ACTION ITEM:
Each line of the listing that contains the word "orange" is to be copied.

*** EXCERPTED RECORDS Section Begins ***

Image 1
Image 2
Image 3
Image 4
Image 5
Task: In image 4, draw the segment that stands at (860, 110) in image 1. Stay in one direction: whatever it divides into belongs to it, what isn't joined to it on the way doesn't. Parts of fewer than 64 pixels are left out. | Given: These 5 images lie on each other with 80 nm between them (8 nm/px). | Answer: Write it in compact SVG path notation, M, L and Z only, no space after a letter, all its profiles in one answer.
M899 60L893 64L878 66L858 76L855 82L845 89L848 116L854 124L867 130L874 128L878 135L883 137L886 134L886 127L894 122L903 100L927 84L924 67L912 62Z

*** EXCERPTED RECORDS Section Ends ***
*** EXCERPTED RECORDS Section Begins ***

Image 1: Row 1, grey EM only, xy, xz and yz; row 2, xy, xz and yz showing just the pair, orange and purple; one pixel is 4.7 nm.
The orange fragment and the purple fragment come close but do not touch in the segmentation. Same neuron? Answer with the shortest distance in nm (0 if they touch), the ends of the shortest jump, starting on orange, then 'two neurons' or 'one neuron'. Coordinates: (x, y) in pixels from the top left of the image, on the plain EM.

*** EXCERPTED RECORDS Section Ends ***
*** EXCERPTED RECORDS Section Begins ***

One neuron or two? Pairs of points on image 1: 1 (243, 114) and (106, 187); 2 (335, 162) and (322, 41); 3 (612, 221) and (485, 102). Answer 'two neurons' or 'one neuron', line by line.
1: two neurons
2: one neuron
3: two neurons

*** EXCERPTED RECORDS Section Ends ***

TASK RESPONSE:
Image 1: Row 1, grey EM only, xy, xz and yz; row 2, xy, xz and yz showing just the pair, orange and purple; one pixel is 4.7 nm.
The orange fragment and the purple fragment come close but do not touch in the segmentation. Same neuron? Answer with the shortest distance in nm (0 if they touch), the ends of the shortest jump, starting on orange, then 'two neurons' or 'one neuron'. Coordinates: (x, y) in pixels from the top left of the image, on the plain EM.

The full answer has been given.